El Niño ni siquiera ha tocado con fuerza y Colombia ya discute si se prepara para un verano duro o si está exagerando el miedo al apagón. Mientras el Gobierno insiste en que hay holgura, los generadores advierten que el reloj corre y que la ventana para evitar una crisis se mide en meses, no en discursos.
Gobierno: control técnico, no pánico
Desde la órbita oficial y medios afines se plantea el reto como manejable si se actúa con orden. Se habla de empresas que deben alistarse para un posible racionamiento, revisar planes de contingencia y asegurar continuidad operativa: “¿Cómo deben prepararse las empresas para un posible apagón por el fenómeno de El Niño?”1.
La ANLA, además, exhibe gestión regulatoria: convoca una mesa técnica con Hidroituango “ante el inminente riesgo por el fenómeno de El Niño”2 y recalca que ya otorgó permisos para elevar la cota del embalse, siempre que la empresa cumpla los trámites ambientales. En paralelo, el Ejecutivo transmite calma: pese a la tensión con las generadoras, el Ministerio de Minas “descartó un escenario de apagón” y asegura que la capacidad instalada basta para la demanda actual3.
Sector privado y oposición: alarma con fecha de vencimiento
Al otro lado, el relato es menos tranquilizador y más urgente. Los gremios advierten que “la preocupación crece en el sector energético” y que es “urgente elevar los niveles de los embalses” y saldar los 1,4 billones de pesos que el Gobierno adeuda a las termoeléctricas para poder encenderlas ya4. La consigna es clara: cada gota que no se ahorre hoy se lamentará cuando llegue la sequía.
El tono se eleva cuando Andesco afirma que “Colombia tiene menos de 4 meses para evitar una crisis energética”5. Alertan de cinco riesgos simultáneos —clima, falta de energía firme, gas insuficiente, estrechez financiera y mayor demanda— que podrían desembocar en racionamiento, y recuerdan que entre 65% y 70% de la matriz depende de embalses ya bajo presión hídrica5.

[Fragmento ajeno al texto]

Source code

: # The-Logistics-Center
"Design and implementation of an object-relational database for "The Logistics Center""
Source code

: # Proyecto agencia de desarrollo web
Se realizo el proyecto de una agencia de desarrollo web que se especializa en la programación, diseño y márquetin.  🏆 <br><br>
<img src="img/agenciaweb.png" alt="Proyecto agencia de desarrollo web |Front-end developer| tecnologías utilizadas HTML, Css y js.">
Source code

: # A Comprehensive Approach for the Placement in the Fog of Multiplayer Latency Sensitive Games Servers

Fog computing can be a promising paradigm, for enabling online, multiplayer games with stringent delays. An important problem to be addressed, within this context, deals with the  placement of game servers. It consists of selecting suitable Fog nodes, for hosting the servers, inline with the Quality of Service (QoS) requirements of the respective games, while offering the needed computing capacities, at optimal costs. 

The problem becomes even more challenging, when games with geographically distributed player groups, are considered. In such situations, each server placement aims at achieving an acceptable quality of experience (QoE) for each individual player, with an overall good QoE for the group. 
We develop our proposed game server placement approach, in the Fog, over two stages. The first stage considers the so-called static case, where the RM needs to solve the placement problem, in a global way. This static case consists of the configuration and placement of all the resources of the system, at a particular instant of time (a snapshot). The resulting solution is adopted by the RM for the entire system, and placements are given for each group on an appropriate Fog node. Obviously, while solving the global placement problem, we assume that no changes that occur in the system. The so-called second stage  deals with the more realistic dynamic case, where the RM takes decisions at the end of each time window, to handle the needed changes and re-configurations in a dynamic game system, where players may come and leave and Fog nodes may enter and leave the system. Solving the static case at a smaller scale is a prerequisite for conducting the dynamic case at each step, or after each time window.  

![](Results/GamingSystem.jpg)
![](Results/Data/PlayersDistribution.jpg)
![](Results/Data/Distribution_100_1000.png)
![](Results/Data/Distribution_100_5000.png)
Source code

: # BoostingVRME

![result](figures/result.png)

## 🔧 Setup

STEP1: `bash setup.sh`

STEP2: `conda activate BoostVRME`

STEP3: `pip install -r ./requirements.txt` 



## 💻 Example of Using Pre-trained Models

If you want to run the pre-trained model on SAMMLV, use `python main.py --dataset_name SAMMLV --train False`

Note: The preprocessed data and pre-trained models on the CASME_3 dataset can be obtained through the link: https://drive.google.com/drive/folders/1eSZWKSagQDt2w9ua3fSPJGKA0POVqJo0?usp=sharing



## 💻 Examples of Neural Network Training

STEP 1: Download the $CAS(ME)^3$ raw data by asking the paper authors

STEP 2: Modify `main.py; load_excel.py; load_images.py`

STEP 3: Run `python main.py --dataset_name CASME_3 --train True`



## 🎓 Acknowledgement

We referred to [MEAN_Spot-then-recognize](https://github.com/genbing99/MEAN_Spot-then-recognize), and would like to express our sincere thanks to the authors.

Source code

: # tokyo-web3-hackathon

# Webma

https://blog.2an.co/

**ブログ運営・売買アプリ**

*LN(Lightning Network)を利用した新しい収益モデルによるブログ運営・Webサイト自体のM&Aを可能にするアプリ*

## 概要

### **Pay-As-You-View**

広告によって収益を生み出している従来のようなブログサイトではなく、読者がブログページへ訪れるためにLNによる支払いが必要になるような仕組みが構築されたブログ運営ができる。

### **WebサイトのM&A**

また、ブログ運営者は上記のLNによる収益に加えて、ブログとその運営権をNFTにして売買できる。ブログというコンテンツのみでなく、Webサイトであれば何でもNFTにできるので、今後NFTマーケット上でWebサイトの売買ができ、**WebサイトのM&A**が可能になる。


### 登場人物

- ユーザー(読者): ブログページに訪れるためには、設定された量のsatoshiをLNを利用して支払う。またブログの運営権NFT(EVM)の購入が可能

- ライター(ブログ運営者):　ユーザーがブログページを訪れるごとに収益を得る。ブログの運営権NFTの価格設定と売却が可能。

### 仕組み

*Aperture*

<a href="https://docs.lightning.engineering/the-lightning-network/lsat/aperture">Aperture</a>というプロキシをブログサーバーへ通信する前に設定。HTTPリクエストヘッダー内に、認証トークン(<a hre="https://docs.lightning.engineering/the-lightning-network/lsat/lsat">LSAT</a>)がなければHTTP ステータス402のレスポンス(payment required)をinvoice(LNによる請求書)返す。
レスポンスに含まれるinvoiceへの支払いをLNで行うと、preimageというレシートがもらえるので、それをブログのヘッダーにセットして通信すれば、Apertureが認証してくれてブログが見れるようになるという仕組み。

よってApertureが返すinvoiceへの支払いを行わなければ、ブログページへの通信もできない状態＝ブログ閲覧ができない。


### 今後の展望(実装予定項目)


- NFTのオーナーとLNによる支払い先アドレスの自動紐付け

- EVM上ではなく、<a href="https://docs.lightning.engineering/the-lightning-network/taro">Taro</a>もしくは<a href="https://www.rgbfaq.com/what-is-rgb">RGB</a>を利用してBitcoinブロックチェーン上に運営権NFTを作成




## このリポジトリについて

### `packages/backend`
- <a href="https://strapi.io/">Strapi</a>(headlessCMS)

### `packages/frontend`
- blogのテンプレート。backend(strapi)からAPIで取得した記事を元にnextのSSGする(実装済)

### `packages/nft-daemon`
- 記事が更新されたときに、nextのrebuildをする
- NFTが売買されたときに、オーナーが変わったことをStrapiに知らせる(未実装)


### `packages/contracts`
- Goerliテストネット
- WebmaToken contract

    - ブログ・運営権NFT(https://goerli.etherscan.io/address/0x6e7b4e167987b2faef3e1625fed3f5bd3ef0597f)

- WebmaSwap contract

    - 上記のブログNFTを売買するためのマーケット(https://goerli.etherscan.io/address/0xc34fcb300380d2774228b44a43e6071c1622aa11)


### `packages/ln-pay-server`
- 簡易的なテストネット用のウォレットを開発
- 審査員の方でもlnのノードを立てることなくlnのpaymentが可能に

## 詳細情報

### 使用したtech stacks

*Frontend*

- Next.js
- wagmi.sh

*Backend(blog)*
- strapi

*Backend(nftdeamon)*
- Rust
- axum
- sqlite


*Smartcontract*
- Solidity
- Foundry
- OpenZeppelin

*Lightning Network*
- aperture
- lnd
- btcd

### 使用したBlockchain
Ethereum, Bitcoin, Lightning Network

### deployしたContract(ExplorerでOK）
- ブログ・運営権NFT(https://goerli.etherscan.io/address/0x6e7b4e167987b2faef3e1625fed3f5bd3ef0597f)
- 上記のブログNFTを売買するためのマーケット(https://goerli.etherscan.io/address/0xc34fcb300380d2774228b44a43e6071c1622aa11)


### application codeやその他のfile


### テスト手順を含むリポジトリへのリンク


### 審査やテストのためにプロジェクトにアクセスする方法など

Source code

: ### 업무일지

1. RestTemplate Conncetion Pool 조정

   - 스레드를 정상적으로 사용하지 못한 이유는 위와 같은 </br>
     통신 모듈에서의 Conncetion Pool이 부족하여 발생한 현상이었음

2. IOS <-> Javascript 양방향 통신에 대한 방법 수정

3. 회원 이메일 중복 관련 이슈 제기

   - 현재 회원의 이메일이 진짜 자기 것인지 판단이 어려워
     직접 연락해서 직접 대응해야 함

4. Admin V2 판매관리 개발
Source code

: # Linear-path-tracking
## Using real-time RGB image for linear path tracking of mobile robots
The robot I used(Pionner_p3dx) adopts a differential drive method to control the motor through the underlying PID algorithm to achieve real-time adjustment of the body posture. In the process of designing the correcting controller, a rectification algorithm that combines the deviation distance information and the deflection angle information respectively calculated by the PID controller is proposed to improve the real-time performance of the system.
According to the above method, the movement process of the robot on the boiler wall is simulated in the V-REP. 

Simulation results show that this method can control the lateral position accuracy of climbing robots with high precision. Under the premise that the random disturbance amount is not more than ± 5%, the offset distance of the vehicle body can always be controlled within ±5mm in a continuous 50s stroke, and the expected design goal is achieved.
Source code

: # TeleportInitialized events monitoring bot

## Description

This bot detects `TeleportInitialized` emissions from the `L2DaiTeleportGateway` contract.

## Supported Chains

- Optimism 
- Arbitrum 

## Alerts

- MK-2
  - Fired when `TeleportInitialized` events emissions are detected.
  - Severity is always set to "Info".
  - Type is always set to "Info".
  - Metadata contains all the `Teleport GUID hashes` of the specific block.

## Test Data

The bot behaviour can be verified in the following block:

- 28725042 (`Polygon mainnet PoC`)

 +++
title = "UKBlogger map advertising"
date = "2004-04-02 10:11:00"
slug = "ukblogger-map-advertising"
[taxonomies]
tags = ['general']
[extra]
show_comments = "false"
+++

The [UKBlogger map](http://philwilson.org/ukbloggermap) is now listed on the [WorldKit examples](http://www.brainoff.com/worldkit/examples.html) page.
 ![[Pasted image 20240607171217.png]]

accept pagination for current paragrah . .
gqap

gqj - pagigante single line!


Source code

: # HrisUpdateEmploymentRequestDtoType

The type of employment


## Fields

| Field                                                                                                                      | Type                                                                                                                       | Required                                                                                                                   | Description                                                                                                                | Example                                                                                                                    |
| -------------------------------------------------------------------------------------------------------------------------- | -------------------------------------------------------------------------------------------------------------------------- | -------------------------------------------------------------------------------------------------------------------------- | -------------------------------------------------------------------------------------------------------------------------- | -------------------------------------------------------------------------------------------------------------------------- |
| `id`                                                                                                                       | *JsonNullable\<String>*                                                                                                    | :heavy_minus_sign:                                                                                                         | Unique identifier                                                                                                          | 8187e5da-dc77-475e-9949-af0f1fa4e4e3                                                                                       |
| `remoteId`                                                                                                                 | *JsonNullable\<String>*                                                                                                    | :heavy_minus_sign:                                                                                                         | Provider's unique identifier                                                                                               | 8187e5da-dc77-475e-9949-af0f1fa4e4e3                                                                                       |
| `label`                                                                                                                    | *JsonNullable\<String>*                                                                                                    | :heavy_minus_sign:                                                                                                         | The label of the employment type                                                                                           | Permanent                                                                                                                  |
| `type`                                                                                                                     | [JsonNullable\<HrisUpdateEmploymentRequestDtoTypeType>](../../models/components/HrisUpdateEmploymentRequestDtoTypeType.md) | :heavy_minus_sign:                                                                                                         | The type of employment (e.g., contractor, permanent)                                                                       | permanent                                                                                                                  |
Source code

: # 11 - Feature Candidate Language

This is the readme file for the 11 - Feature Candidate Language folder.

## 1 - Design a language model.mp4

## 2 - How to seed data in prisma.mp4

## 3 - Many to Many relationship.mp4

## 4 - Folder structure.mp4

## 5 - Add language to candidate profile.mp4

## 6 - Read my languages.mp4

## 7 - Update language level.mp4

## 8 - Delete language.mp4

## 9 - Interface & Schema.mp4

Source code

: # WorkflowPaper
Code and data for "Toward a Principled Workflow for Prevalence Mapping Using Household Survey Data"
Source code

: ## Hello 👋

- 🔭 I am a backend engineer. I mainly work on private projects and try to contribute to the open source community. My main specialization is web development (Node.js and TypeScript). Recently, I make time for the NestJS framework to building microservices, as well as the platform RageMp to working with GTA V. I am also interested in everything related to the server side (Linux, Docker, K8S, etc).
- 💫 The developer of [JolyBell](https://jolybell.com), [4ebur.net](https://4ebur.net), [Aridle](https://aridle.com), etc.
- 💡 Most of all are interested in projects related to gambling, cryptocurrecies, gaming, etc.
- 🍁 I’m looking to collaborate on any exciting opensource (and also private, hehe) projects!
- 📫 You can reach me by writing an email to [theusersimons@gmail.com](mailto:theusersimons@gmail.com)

Choque frontal: confianza vs. preparación
El resultado es un pulso político y técnico: de un lado, el Gobierno, que apuesta a la narrativa de la suficiencia y la gestión ambiental ordenada; del otro, las generadoras y la oposición, que exigen decisiones impopulares —más térmicas, más reservas, más pagos— para evitar que el próximo verano se decida a punta de velas.